**Your objective:**
Could you output each line below precisely as it stands, without the images?

*** Excerpted data Section Begins ***

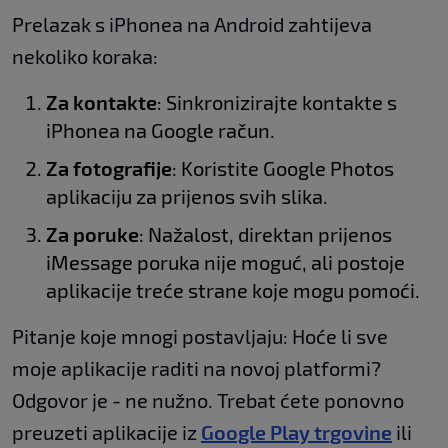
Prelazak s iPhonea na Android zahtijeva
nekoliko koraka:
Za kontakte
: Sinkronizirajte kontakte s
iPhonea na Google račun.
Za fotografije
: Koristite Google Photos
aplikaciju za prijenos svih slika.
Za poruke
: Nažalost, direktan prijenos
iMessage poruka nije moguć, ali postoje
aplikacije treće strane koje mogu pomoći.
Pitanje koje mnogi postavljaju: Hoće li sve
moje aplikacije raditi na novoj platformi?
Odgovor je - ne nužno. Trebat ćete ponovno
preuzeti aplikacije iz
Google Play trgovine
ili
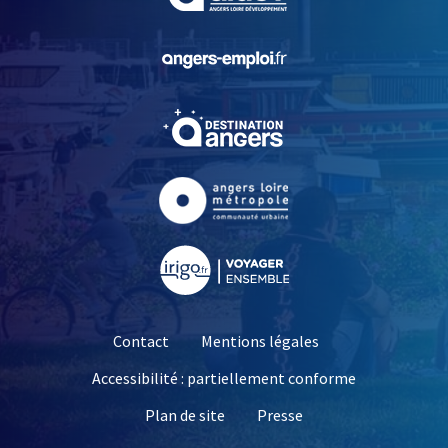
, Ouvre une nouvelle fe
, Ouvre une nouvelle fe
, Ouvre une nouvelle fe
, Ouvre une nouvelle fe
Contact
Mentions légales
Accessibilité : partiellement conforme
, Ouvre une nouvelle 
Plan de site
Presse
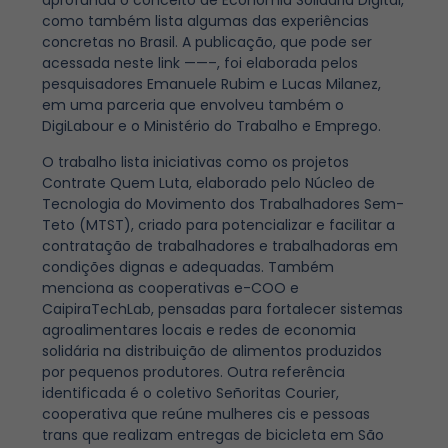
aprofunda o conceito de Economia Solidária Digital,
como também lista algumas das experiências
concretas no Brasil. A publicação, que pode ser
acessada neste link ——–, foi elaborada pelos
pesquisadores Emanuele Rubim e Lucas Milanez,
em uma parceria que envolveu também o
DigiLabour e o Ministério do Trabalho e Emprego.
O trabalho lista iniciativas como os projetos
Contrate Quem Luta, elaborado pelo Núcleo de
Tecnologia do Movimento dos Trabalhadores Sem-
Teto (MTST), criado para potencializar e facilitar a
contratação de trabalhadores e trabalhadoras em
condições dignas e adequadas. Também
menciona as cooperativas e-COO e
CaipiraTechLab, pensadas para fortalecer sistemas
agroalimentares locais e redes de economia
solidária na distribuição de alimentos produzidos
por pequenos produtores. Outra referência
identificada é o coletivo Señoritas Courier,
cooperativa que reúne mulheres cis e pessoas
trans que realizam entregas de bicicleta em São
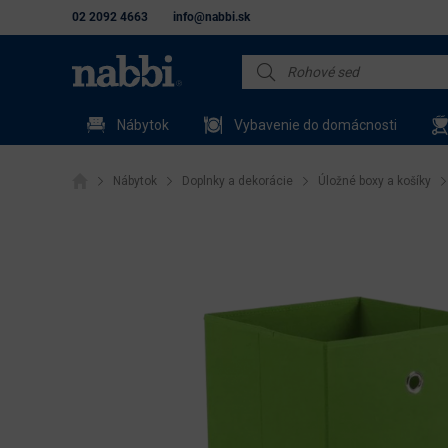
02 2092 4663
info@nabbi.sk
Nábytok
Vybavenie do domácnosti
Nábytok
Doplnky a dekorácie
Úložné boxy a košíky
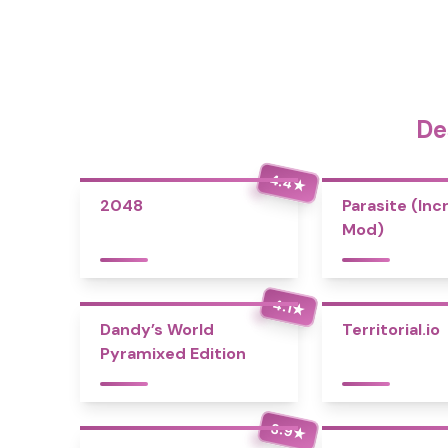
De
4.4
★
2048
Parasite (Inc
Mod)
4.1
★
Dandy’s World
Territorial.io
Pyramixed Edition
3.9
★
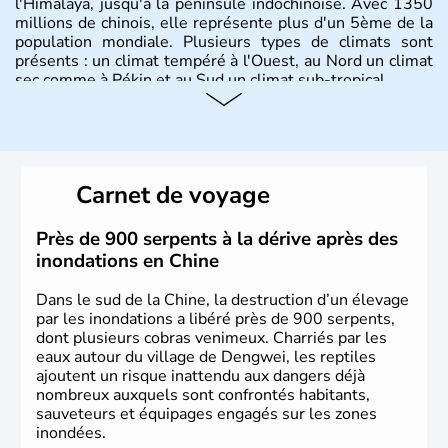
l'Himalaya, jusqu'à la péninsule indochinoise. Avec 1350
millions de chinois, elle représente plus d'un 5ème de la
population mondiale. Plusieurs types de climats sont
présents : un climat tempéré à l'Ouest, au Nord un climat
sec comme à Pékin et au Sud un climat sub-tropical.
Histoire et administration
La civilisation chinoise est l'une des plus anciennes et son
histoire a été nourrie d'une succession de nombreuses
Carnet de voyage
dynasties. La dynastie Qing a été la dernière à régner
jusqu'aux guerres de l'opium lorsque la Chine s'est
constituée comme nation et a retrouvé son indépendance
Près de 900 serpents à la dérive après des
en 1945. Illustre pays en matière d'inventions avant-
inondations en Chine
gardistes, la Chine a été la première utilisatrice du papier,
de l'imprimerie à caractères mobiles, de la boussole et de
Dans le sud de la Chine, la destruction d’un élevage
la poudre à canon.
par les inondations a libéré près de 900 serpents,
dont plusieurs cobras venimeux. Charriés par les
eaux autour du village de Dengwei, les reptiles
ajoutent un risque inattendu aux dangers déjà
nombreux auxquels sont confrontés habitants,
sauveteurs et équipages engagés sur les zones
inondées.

*** Excerpted data Section Ends ***

**Result for this task:**
Prelazak s iPhonea na Android zahtijeva
nekoliko koraka:
Za kontakte
: Sinkronizirajte kontakte s
iPhonea na Google račun.
Za fotografije
: Koristite Google Photos
aplikaciju za prijenos svih slika.
Za poruke
: Nažalost, direktan prijenos
iMessage poruka nije moguć, ali postoje
aplikacije treće strane koje mogu pomoći.
Pitanje koje mnogi postavljaju: Hoće li sve
moje aplikacije raditi na novoj platformi?
Odgovor je - ne nužno. Trebat ćete ponovno
preuzeti aplikacije iz
Google Play trgovine
ili
, Ouvre une nouvelle fe
, Ouvre une nouvelle fe
, Ouvre une nouvelle fe
, Ouvre une nouvelle fe
Contact
Mentions légales
Accessibilité : partiellement conforme
, Ouvre une nouvelle 
Plan de site
Presse
aprofunda o conceito de Economia Solidária Digital,
como também lista algumas das experiências
concretas no Brasil. A publicação, que pode ser
acessada neste link ——–, foi elaborada pelos
pesquisadores Emanuele Rubim e Lucas Milanez,
em uma parceria que envolveu também o
DigiLabour e o Ministério do Trabalho e Emprego.
O trabalho lista iniciativas como os projetos
Contrate Quem Luta, elaborado pelo Núcleo de
Tecnologia do Movimento dos Trabalhadores Sem-
Teto (MTST), criado para potencializar e facilitar a
contratação de trabalhadores e trabalhadoras em
condições dignas e adequadas. Também
menciona as cooperativas e-COO e
CaipiraTechLab, pensadas para fortalecer sistemas
agroalimentares locais e redes de economia
solidária na distribuição de alimentos produzidos
por pequenos produtores. Outra referência
identificada é o coletivo Señoritas Courier,
cooperativa que reúne mulheres cis e pessoas
trans que realizam entregas de bicicleta em São
02 2092 4663
info@nabbi.sk
Nábytok
Vybavenie do domácnosti
Nábytok
Doplnky a dekorácie
Úložné boxy a košíky
De
4.4
★
2048
Parasite (Inc
Mod)
4.1
★
Dandy’s World
Territorial.io
Pyramixed Edition
3.9
★
l'Himalaya, jusqu'à la péninsule indochinoise. Avec 1350
millions de chinois, elle représente plus d'un 5ème de la
population mondiale. Plusieurs types de climats sont
présents : un climat tempéré à l'Ouest, au Nord un climat
sec comme à Pékin et au Sud un climat sub-tropical.
Histoire et administration
La civilisation chinoise est l'une des plus anciennes et son
histoire a été nourrie d'une succession de nombreuses
Carnet de voyage
dynasties. La dynastie Qing a été la dernière à régner
jusqu'aux guerres de l'opium lorsque la Chine s'est
constituée comme nation et a retrouvé son indépendance
Près de 900 serpents à la dérive après des
en 1945. Illustre pays en matière d'inventions avant-
inondations en Chine
gardistes, la Chine a été la première utilisatrice du papier,
de l'imprimerie à caractères mobiles, de la boussole et de
Dans le sud de la Chine, la destruction d’un élevage
la poudre à canon.
par les inondations a libéré près de 900 serpents,
dont plusieurs cobras venimeux. Charriés par les
eaux autour du village de Dengwei, les reptiles
ajoutent un risque inattendu aux dangers déjà
nombreux auxquels sont confrontés habitants,
sauveteurs et équipages engagés sur les zones
inondées.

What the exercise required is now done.